Stolos
A Directed Acyclic Graph task dependency scheduler designed to simplify complex distributed pipelines
Install / Use
/learn @sailthru/StolosREADME
Summary:
Stolos is a task dependency scheduler that helps build distributed pipelines. It shares similarities with Chronos, Luigi, and Azkaban, yet remains fundamentally different from all three.
The goals of Stolos are the following:
- Manage the order of execution of interdependent applications, where each application may run many times with different input parameters.
- Provide an elegant way to define and reason about job dependencies.
- Built for fault tolerance and scalability.
- Applications are completely decoupled from and know nothing about Stolos.

How does Stolos work?
Stolos consists of three primary components:
- a Queue (stores job state)
- a Configuration (defines task dependencies. this is a JSON file by default)
- the Runner (ie. runs code via bash command or a plugin)
Stolos manages a queuing system to decide, at any given point in time, if the current application has any jobs, if the current job is runnable, whether to queue child or parent jobs, or whether to requeue the current job if it failed.

------------------------------------------------

Given request a
Please copy the records word for word, starting with the line that contains "collection date as typed: 22 Jul 1961" and going on through the end of the records.

------------------------------------------------

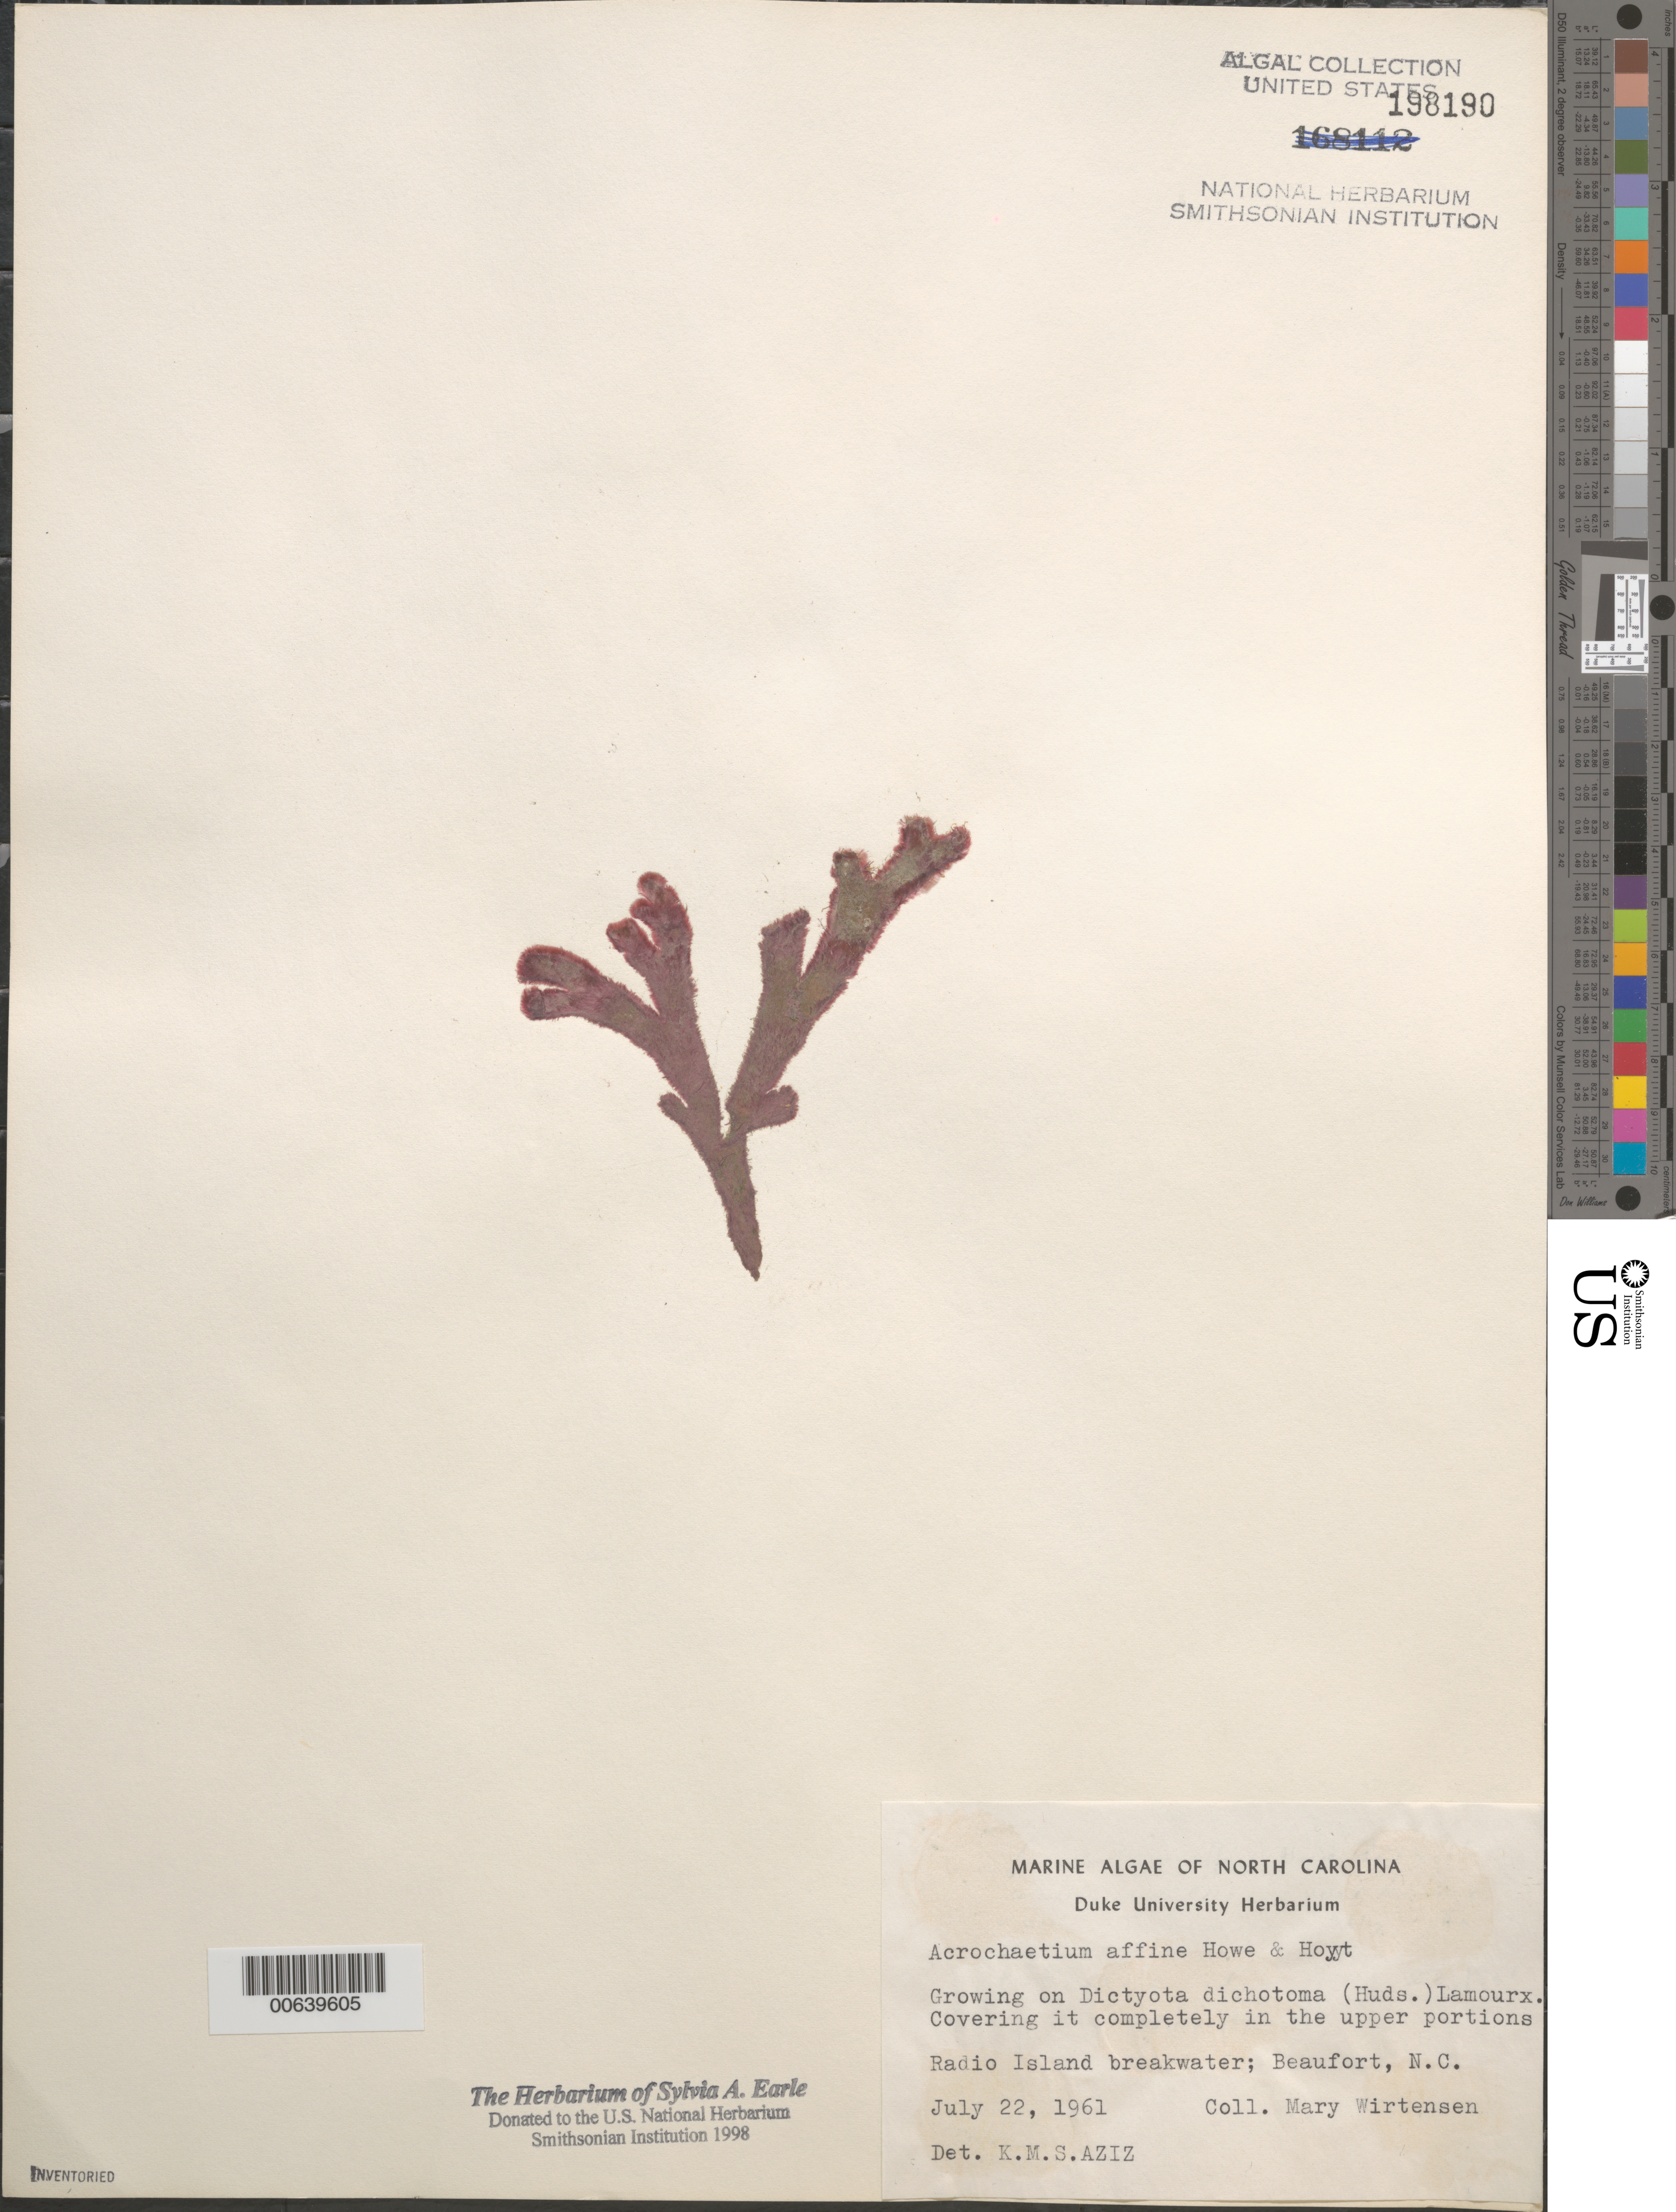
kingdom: Plantae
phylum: Rhodophyta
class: Florideophyceae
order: Acrochaetiales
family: Acrochaetiaceae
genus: Acrochaetium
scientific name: Acrochaetium affine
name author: M. Howe & Hoyt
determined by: Aziz, K. M. S.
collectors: M. Wirtensen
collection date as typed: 22 Jul 1961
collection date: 1961-07-22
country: United States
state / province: North Carolina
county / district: Carteret County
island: Radio Island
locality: Radio Island breakwater, Beaufort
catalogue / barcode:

------------------------------------------------

Given request b
According to the Stolos README, what is the purpose of the queuing system that Stolos manages? Answer in one to three sentences.

Correct answer a
collection date as typed: 22 Jul 1961
collection date: 1961-07-22
country: United States
state / province: North Carolina
county / district: Carteret County
island: Radio Island
locality: Radio Island breakwater, Beaufort
catalogue / barcode:

Correct answer b
Stolos manages a queuing system so it can decide, at any given point in time, whether the current application has any jobs, whether the current job is runnable, whether to queue child or parent jobs, or whether to requeue the current job if it failed.